- [RAW DATA]:
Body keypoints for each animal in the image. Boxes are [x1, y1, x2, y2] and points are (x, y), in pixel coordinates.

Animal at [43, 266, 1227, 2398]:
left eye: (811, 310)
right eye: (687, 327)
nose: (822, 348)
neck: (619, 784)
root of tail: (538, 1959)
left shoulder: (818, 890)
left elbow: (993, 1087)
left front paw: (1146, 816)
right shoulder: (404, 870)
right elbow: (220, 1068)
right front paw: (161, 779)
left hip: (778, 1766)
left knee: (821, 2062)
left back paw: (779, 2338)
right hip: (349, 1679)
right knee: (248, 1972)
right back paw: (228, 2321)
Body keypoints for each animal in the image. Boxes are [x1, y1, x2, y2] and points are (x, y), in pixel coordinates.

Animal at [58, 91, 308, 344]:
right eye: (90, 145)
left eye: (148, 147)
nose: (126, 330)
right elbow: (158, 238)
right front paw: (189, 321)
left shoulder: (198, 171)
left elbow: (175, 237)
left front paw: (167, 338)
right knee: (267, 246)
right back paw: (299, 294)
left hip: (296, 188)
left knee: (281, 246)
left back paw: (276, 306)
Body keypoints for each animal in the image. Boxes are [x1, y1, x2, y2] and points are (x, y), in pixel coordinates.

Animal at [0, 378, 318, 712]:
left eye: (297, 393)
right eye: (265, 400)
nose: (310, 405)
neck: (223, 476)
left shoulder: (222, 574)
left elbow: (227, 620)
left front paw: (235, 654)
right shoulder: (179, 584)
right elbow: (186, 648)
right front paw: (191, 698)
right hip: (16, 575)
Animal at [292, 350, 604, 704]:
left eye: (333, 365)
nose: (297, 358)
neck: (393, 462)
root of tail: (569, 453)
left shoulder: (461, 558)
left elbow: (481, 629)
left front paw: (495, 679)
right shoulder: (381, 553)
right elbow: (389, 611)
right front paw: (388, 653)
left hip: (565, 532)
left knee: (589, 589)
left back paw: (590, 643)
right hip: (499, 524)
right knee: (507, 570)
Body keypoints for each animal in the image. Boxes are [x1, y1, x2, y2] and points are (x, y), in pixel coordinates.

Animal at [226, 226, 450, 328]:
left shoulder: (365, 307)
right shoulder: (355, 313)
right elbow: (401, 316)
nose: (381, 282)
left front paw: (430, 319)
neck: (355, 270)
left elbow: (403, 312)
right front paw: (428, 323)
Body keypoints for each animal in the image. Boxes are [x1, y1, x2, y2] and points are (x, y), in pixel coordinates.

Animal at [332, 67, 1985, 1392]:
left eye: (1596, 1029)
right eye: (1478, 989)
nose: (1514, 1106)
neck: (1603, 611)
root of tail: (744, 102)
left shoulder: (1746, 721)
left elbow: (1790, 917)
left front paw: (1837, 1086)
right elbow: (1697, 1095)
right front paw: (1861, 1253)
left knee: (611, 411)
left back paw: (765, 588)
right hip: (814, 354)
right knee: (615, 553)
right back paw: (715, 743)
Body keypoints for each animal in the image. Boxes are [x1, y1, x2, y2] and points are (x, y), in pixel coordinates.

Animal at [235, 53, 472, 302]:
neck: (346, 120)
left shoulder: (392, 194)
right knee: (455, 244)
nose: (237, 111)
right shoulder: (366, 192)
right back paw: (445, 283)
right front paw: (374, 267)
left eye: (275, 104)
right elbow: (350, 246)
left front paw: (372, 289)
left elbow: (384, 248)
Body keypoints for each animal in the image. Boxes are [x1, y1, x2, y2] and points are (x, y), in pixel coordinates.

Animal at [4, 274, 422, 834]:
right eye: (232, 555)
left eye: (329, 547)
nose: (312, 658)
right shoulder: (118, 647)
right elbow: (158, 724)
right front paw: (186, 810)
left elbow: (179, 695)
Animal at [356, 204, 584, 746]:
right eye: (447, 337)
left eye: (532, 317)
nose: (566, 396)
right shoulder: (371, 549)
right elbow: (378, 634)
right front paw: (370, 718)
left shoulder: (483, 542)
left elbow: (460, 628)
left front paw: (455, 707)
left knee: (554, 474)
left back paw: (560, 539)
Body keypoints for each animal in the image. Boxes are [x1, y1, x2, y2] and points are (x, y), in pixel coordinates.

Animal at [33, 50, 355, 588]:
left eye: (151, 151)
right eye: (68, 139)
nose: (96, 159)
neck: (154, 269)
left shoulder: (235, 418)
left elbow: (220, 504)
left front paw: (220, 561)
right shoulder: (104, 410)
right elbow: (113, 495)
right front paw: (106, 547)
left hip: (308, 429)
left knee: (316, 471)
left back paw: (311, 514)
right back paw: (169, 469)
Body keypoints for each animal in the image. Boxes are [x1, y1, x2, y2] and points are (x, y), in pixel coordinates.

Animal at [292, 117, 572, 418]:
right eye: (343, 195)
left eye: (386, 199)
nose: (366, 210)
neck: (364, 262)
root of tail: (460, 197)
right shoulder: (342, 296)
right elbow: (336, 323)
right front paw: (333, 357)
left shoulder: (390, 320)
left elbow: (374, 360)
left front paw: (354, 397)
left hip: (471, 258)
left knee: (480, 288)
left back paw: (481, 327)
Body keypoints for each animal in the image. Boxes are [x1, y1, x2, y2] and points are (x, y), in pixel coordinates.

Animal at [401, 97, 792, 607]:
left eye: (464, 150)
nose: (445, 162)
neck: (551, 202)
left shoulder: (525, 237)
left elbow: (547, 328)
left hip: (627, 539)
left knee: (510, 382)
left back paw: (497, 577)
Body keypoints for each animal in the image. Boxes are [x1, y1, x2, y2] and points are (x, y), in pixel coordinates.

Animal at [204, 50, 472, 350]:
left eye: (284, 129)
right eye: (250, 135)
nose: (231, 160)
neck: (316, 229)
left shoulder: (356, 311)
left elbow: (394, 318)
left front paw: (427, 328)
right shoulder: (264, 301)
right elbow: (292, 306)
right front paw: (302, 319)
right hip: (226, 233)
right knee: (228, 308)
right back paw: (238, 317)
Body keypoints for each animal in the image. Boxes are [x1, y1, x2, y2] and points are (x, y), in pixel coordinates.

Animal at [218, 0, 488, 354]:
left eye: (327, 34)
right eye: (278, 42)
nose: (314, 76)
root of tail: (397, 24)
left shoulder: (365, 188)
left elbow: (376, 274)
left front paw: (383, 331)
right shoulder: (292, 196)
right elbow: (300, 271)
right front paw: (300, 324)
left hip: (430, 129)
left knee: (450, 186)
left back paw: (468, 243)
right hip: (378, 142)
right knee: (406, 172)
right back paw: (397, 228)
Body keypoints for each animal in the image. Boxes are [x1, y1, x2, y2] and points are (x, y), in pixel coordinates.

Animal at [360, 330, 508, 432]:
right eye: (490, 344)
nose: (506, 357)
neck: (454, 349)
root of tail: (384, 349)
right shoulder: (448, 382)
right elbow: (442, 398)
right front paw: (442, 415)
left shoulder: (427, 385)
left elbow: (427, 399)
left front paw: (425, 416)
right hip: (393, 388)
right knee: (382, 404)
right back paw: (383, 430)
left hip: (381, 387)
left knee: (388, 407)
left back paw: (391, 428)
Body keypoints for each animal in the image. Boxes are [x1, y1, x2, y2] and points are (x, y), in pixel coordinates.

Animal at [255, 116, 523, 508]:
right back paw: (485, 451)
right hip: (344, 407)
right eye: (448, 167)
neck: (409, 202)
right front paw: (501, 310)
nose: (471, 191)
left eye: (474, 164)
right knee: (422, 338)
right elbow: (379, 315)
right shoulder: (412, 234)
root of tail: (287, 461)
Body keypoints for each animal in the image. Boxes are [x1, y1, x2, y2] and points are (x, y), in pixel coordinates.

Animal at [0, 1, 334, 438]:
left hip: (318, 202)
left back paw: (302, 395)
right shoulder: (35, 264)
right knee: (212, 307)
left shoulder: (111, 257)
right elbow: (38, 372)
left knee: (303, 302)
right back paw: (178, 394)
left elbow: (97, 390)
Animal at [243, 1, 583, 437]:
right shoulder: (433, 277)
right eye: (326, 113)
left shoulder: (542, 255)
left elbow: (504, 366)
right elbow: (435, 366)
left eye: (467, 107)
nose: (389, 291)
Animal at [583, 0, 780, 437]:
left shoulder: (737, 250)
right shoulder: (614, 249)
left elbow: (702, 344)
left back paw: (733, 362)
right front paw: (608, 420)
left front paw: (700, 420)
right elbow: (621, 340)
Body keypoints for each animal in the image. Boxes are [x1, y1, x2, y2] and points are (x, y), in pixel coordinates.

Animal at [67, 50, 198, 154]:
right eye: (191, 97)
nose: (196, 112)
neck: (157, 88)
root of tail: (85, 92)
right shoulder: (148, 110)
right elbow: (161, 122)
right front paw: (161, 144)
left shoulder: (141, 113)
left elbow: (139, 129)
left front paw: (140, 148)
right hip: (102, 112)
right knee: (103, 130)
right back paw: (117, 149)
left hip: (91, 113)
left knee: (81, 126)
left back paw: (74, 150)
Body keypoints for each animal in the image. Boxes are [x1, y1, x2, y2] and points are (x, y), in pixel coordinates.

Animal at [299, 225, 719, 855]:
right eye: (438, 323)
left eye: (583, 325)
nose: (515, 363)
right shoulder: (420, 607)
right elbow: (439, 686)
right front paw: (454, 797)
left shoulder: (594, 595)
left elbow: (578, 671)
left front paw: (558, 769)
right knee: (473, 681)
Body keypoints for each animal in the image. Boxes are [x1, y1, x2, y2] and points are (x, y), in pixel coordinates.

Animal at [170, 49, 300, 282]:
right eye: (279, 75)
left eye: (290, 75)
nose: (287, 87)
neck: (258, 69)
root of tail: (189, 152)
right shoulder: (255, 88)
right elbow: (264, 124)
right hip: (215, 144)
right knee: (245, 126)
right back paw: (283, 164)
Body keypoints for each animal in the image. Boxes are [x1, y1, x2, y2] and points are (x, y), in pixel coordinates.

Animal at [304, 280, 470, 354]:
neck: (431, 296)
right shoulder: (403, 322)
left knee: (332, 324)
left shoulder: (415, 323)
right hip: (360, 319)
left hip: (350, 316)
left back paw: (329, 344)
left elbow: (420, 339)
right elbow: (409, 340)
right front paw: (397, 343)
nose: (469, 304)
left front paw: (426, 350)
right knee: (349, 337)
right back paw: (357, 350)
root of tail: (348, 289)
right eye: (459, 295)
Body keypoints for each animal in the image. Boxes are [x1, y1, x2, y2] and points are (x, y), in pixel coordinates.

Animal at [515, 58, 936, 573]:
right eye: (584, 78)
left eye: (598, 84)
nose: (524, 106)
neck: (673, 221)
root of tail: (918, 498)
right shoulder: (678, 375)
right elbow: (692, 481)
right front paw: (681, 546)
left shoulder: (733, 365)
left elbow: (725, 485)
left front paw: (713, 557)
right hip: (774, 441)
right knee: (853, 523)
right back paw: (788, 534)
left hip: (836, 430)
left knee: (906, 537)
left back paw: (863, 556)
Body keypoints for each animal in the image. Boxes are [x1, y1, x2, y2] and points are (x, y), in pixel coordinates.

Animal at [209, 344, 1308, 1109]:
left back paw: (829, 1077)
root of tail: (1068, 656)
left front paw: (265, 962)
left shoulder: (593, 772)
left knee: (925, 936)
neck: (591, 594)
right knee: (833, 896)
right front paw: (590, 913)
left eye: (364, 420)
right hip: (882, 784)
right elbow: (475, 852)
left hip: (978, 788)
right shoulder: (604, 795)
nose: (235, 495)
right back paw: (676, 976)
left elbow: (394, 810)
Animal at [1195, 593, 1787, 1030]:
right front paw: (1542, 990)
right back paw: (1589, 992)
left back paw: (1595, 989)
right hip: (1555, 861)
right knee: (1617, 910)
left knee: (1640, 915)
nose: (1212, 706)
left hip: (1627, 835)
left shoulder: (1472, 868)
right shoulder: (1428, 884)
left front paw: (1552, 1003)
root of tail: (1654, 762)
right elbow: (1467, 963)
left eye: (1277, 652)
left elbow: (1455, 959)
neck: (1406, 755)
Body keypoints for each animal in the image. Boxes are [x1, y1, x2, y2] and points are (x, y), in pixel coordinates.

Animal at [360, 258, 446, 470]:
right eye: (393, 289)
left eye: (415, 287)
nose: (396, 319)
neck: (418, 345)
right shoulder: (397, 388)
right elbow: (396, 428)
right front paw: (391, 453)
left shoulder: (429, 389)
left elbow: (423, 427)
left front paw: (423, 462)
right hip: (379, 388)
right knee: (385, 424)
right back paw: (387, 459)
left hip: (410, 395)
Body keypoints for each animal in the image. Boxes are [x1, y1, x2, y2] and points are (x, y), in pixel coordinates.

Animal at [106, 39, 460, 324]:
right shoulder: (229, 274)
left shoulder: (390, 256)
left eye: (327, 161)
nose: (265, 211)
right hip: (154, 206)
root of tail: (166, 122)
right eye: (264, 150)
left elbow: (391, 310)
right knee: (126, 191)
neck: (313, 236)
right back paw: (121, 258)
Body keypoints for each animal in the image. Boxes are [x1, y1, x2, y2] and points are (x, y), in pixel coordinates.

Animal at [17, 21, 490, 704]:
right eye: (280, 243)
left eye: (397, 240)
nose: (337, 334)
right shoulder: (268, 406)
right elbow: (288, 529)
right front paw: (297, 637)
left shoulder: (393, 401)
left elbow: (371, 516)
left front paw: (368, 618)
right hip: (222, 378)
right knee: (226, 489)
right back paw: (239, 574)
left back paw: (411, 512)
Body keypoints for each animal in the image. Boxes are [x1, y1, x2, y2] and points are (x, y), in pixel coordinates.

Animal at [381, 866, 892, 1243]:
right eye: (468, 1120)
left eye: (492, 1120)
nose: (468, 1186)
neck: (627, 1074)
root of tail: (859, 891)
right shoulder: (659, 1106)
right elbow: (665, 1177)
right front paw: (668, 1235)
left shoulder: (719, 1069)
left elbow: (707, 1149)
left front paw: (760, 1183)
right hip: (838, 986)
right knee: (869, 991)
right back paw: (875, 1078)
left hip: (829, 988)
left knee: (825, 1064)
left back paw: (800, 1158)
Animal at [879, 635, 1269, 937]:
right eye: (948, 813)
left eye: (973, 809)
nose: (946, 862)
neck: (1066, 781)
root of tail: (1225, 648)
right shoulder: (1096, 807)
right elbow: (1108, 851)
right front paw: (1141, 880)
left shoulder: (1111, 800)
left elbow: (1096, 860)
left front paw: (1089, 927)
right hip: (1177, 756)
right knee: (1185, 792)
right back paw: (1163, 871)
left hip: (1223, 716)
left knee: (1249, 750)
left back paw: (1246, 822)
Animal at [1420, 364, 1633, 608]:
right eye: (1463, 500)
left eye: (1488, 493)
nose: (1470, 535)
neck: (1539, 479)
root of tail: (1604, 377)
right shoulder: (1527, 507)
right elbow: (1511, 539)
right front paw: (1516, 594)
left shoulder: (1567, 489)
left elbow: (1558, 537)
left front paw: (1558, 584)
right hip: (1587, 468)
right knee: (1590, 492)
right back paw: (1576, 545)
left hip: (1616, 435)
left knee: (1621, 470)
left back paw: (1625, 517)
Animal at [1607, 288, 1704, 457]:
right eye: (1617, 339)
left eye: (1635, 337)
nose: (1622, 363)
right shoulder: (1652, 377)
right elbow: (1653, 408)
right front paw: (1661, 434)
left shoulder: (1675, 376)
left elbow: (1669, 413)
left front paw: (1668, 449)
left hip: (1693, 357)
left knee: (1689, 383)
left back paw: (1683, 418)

- [ACTIVITY]: Nothing but the lines from the beginning of the records through the line with "left elbow: (175, 237)" should appear, each printed exactly.

- [ANSWER AREA]:
Body keypoints for each animal in the image. Boxes are [x1, y1, x2, y2] and points are (x, y), in pixel coordinates.

Animal at [43, 266, 1227, 2398]:
left eye: (811, 310)
right eye: (687, 327)
nose: (822, 348)
neck: (619, 784)
root of tail: (538, 1959)
left shoulder: (818, 890)
left elbow: (993, 1087)
left front paw: (1146, 816)
right shoulder: (404, 870)
right elbow: (220, 1068)
right front paw: (161, 779)
left hip: (778, 1766)
left knee: (821, 2062)
left back paw: (779, 2338)
right hip: (349, 1679)
right knee: (248, 1972)
right back paw: (228, 2321)
Body keypoints for each animal in the image. Boxes are [x1, y1, x2, y2] and points are (x, y), in pixel coordinates.

Animal at [58, 91, 308, 344]:
right eye: (90, 145)
left eye: (148, 147)
nose: (126, 330)
right elbow: (158, 238)
right front paw: (189, 321)
left shoulder: (198, 171)
left elbow: (175, 237)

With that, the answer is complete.